The immunisation program in many countries is gathering pace with over 2.4 billion doses of vaccines administered globally. The UK is 59.5% fully vaccinated and the US it’s currently 44%. Italy’s National Institute of Health has encouragingly found that infections, hospitalizations and deaths from covid-19 all declined significantly about 14 days after a first vaccine shot. Specifically, infections were 80% lower, hospitalizations were 90% lower, and deaths were 95% lower than for those who had not received any dose.

Signs of return to normalcy include the EU establishing a health travel pass from July 1st that allows incoming non-EU travellers who have either proof of vaccination, immunity due to past infection or result of a negative PCR test.

After central banks supported global capital markets with unprecedented liquidity over the last year, monetary stimulus will now be taking a backseat to continued fiscal stimulus. While the monetary stimulus remains, further monetary policy options remain limited. Notably, in the US, increase in the M2 money supply is reaching a staggering 26% annual growth rate.

Central banks are willing to let economies run hotter for longer. The IMF’s World Economic Outlook projects global growth at 6% in 2021 followed by a gain of 4.4% in 2022. This follows a historic contraction of 3.3% in 2020. The US, which has been a harbinger of growth amongst developed economies, had payroll numbers adding only a less than expected 266k jobs in April. Nonetheless, business activity remains robust as US Q1 GDP grew at an estimated 6.4% & the US composite purchasing managers index came in at 62.2 – the fastest expansion ever.

Given the low base levels following last year’s recession, supply-demand imbalances and excess liquidity the risks of inflation remain. The US Federal reserve has vowed to tolerate a period of above-target price rises so that the economy can get back on its feet with the Chair commenting “it is not even thinking about thinking” about raising interest rates. The concern is that high inflation could force the central bank’s hand. On May 12th US inflation rate increased to 4.2% in April – a rate not seen since 2008 and higher than the 3.6% that was expected. The S&P 500 was down 2% on that day.

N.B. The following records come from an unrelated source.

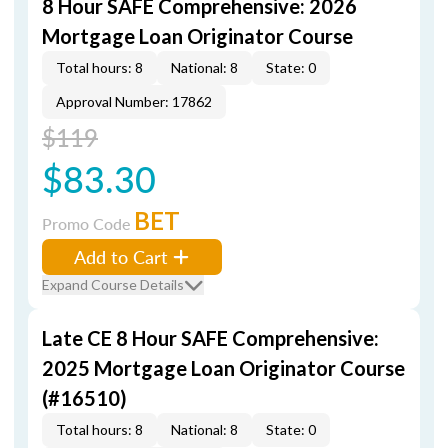
8 Hour SAFE Comprehensive: 2026
Mortgage Loan Originator Course
Total hours: 8
National: 8
State: 0
Approval Number: 17862
$119
$83.30
BET
Promo Code
Add to Cart
Expand Course Details
Late CE 8 Hour SAFE Comprehensive:
2025 Mortgage Loan Originator Course
(#16510)
Total hours: 8
National: 8
State: 0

For the time being, the Fed is seeing this inflation as transitory as it would logically take several quarters for supply-demand imbalances to normalise. Probabilities are that inflation will be structurally higher than during the last economic cycle. When demand is robust, businesses benefit from the growth effect of moderately higher inflation when reporting revenues & earnings in nominal terms.

Consequently, we maintain our positive stance on portfolios weighted towards globally diversified equities.